Lideranças indígenas mudam estratégia de mobilização contra o ‘Marco Temporal’

Temas universais como 'Democracia' e 'Meio Ambiente' entram na pauta do movimento indígena brasileiro na luta contra o 'Marco Temporal' (Alass Derivas/Reprodução)

22 de maio de 2023

20:05

Mencius Melo – Da Agência Amazônia

MANAUS – A Articulação dos Povos Indígenas do Brasil (Apib) lançou o tema de mobilização e mudou a estratégia para a semana decisiva de julgamento da tese do “Marco Temporal” que será julgado pelo Supremo Tribunal Federal (STF) no dia 7 de junho em Brasília. Com a temática: “Pela justiça climática, pelo futuro do planeta, pelas vidas indígenas, pela democracia, pelo direito originário/ancestral, pelo fim do genocídio, pelo direito à vida, por demarcação já: Não ao Marco Temporal!”, a Apib concentrou, entre os dias 5 e 8 de junho, a mobilização no Distrito Federal que, até então, encerraria no dia 9 de junho.
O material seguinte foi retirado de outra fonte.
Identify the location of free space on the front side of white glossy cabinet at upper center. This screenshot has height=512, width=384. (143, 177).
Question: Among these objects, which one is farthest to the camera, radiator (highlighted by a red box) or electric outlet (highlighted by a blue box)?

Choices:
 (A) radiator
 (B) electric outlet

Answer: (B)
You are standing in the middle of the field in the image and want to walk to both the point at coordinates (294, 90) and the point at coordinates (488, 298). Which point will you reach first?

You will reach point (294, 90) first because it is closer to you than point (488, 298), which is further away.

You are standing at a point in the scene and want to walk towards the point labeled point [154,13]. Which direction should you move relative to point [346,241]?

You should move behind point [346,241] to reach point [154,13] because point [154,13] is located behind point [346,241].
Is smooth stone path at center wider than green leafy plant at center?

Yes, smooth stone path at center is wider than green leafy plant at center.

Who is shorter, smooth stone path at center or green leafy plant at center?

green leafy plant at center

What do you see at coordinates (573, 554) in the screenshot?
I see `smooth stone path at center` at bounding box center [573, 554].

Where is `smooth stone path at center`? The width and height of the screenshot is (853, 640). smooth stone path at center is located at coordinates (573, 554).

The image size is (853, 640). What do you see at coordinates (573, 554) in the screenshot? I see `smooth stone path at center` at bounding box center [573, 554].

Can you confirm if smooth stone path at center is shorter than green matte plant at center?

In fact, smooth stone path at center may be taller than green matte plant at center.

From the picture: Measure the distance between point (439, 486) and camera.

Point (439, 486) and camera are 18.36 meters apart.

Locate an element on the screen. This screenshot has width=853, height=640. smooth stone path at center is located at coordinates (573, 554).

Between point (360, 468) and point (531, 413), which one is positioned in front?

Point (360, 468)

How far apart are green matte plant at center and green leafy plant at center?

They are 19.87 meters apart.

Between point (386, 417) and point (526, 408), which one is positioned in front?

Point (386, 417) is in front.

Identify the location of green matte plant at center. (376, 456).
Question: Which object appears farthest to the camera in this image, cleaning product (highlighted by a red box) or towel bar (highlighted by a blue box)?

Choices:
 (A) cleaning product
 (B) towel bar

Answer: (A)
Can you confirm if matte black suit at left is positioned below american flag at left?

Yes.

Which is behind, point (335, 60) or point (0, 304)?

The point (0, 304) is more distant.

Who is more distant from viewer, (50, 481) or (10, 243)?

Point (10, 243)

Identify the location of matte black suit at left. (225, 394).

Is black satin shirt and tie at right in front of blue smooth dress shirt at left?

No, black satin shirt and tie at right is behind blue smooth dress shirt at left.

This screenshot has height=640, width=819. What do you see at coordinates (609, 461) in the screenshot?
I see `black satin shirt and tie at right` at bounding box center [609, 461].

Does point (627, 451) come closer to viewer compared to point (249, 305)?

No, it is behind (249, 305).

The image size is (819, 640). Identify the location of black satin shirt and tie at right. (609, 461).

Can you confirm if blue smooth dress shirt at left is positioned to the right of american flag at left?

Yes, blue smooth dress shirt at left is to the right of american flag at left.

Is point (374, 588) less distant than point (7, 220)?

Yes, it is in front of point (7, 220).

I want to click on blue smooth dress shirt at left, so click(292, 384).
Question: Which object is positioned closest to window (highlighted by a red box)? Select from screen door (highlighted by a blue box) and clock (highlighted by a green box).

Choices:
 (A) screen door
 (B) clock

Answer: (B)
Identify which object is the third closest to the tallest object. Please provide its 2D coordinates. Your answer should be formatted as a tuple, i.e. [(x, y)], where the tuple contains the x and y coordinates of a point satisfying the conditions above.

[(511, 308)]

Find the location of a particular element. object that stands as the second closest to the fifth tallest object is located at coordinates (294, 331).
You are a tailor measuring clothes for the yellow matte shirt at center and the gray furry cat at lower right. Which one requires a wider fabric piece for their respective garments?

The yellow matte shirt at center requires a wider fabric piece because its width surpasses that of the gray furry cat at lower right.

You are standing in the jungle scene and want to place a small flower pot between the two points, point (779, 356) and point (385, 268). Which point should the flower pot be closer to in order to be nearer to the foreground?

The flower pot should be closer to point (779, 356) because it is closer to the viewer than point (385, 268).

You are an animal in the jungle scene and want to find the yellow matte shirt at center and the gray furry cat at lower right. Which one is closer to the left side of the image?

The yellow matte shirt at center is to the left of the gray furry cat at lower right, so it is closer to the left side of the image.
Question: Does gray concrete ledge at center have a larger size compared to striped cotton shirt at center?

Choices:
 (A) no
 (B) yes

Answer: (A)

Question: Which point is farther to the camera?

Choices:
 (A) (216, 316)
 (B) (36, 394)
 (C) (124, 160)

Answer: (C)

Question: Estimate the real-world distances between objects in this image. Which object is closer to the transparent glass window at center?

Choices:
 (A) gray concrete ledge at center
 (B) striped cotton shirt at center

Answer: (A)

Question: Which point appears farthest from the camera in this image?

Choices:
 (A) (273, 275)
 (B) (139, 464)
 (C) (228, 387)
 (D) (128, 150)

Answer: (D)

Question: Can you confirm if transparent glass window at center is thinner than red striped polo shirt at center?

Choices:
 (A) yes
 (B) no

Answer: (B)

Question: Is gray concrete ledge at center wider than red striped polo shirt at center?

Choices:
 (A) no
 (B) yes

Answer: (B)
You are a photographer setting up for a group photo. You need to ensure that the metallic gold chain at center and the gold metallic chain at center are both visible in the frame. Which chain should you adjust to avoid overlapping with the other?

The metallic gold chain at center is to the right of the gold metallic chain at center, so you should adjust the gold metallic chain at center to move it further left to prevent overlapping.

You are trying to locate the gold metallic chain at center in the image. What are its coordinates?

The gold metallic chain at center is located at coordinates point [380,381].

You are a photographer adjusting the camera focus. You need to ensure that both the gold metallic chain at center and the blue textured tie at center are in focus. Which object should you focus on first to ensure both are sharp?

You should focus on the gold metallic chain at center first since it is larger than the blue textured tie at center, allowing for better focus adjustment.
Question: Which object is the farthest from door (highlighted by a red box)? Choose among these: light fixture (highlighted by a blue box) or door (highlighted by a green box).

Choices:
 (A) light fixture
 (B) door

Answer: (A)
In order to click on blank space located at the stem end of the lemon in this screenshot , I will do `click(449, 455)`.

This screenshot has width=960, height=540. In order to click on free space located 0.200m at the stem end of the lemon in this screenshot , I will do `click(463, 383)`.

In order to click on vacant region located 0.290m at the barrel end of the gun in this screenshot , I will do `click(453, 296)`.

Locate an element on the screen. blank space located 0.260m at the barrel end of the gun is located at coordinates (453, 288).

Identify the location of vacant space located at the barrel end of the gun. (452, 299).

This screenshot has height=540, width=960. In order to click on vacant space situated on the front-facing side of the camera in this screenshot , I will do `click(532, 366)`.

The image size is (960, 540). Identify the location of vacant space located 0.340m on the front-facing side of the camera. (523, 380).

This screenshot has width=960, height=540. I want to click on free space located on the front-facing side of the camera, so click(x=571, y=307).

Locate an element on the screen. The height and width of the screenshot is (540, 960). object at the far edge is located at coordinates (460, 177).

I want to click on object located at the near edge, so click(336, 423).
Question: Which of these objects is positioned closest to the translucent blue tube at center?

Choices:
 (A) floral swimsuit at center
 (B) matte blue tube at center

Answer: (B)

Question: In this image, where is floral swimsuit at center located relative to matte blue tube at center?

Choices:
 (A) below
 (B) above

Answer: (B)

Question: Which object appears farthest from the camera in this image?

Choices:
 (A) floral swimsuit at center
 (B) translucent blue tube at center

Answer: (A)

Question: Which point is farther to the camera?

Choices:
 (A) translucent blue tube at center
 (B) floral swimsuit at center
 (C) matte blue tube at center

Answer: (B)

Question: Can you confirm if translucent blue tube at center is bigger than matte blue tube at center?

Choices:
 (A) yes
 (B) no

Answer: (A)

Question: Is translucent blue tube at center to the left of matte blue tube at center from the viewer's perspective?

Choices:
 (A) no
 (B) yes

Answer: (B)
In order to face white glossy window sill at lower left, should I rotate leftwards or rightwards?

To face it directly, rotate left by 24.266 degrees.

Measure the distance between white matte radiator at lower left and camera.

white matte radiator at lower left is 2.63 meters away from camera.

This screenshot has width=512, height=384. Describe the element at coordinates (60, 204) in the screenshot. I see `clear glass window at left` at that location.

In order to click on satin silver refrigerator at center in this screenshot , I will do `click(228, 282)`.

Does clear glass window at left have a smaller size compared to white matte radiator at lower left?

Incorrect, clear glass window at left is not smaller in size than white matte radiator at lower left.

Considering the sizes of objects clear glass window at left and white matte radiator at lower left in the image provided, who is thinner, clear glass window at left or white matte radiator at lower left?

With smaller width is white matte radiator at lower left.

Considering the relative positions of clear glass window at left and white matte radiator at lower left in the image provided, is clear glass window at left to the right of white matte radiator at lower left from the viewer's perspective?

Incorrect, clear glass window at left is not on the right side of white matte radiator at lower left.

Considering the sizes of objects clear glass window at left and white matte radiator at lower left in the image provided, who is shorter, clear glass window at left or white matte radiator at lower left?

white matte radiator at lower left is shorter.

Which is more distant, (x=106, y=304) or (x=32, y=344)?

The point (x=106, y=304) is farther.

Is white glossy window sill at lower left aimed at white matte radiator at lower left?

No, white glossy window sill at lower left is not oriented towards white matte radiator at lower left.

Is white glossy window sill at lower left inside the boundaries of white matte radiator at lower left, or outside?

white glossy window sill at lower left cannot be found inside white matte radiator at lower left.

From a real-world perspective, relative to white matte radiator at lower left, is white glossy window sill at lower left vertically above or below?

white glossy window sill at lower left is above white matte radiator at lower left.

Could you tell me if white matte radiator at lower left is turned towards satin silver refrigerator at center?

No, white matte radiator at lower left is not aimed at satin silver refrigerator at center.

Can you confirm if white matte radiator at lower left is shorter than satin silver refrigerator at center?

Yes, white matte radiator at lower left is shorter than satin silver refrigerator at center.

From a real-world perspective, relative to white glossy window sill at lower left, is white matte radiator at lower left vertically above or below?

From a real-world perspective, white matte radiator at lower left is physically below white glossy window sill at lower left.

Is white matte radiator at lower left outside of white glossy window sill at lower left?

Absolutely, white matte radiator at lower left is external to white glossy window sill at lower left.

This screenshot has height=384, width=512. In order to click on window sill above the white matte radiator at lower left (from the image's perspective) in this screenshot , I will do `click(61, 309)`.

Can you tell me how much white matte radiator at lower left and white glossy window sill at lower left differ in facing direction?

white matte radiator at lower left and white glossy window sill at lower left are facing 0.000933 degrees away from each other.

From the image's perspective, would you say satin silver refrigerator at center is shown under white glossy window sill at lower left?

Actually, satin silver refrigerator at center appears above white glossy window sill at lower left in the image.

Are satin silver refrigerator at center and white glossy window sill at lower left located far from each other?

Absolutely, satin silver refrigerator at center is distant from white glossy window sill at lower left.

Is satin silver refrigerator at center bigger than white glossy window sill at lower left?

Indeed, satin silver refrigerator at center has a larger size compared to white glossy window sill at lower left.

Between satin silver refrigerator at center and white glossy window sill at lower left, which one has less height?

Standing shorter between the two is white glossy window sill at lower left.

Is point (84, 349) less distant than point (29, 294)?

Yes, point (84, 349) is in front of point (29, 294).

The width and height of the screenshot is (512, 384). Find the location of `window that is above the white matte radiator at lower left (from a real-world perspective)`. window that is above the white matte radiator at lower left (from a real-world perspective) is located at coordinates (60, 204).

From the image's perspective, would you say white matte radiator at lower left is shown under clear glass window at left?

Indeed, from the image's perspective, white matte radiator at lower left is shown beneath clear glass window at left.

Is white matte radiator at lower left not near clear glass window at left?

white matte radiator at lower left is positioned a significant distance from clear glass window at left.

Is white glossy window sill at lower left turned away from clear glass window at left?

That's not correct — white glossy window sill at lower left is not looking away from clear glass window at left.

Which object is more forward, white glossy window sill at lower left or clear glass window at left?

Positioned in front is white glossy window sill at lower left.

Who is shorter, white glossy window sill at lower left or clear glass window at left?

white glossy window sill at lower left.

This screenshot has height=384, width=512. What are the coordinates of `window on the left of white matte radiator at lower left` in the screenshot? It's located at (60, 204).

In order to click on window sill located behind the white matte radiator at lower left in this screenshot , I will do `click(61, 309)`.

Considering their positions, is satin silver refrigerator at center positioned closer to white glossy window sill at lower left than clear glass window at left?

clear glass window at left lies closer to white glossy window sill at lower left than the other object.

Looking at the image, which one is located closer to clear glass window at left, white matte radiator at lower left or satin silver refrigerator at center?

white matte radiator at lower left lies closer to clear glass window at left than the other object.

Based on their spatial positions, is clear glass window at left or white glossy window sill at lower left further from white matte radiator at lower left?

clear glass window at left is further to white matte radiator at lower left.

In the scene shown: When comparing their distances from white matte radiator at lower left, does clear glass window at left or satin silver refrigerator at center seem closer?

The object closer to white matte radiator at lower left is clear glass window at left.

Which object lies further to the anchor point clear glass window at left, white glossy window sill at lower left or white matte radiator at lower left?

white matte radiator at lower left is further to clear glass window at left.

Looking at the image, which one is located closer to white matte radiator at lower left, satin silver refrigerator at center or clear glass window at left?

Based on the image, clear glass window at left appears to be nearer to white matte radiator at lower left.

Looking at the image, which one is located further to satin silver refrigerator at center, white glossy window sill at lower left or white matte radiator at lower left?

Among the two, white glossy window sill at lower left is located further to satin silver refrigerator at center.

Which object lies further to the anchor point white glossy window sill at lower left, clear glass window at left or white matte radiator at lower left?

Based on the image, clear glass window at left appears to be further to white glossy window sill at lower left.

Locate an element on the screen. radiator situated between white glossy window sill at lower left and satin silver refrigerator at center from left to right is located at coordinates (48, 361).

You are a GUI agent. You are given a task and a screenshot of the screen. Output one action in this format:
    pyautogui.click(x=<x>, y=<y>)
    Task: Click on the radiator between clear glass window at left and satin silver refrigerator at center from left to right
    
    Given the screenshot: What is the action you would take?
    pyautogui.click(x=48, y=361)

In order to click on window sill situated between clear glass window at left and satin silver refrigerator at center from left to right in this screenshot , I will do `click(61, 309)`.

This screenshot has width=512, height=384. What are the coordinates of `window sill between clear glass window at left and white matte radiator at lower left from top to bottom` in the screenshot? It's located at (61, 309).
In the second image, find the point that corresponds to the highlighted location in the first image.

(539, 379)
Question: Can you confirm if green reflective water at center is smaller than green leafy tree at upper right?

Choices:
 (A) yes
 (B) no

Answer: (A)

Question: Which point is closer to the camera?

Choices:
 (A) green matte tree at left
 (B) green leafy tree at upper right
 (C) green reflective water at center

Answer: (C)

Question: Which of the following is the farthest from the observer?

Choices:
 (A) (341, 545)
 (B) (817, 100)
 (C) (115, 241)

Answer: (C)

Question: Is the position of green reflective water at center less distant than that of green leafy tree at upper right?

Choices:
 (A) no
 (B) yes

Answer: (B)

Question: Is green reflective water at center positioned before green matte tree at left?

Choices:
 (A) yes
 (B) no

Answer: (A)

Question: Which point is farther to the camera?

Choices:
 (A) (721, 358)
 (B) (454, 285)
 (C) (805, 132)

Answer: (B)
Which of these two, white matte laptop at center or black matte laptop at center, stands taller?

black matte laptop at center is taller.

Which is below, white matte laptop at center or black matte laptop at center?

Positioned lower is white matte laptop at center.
A coordenadora-executiva da Apib pela Comissão Guarani Yvyrupa, Juliana Kerexu, explicou que a concentração em três dias e o lançamento do tema são elementos de reforço na luta contra a tese do Marco Temporal.

Não há justiça climática e futuro do planeta sem demarcação dos territórios ancestrais. Isso porque somos nós, povos indígenas, os verdadeiros guardiões das florestas. O “Marco Temporal” ignora a nossa existência antes de 1988 e coloca em risco a vida da população originária e de toda a humanidade”, declarou.

Povos indígenas voltam a Brasília para a vigília durante o julgamento do ‘Marco Temporal’ (Carl de Souza/AFP)

Em entrevista à REVISTA CENARIUM, o antropólogo Alvatir Carolino comentou a iniciativa da luta contra o “Marco Temporal”. “Por algum tempo, a percepção de preservação de meio ambiente foi vinculada à ideia de natureza intocada. Um exemplo disso é o Parque Yellowstone, nos EUA, que foi despovoado de suas populações originárias para que a biodiversidade daquele local fosse preservada. A questão é que o domínio cultural dos ecossistemas está posto antes mesmo do saber ocidental se firmar. São os saberes dos povos indígenas que nos mostram como conviver sem destruir a natureza“, observou.

Novas diretrizes

Para o antropólogo, ao adotar um tema de agenda local e universal, a Apib acerta politicamente. “Quando os indígenas assumem um discurso que está na macropolítica mundial, como é a questão climática, democracia, configurações de Estados modernos, é uma ideia acertada por parte do movimento indígena brasileiro. Democracia e meio ambiente são dois temas mundiais, hoje, e isso coloca o movimento em total sintonia. Esse posicionamento pode surtir efeito sobre o pensamento e as decisões jurídicas, como a questão do ‘Marco Temporal'”, ponderou Alvatir.

Movimento Acampamento Terra Livre se tornou uma das maiores mobilizações de povos originários no mundo (Reprodução/Poder360)

Tudo o que se busca, hoje, de equilíbrio com a natureza, está contido na música de Caetano, ‘O Índio’, onde ele diz que o ‘obvio sempre esteve oculto’, no sentido de que a sociedade ocidental não olhou com os devidos olhos para a forma de como os indígenas convivem milenarmente com a natureza, porque tudo o que se busca, hoje, de equilíbrio na relação econômica de produção, na relação com o planeta, isso já é cotidiano na vida desses povos, como forma de ciência milenar”, finalizou.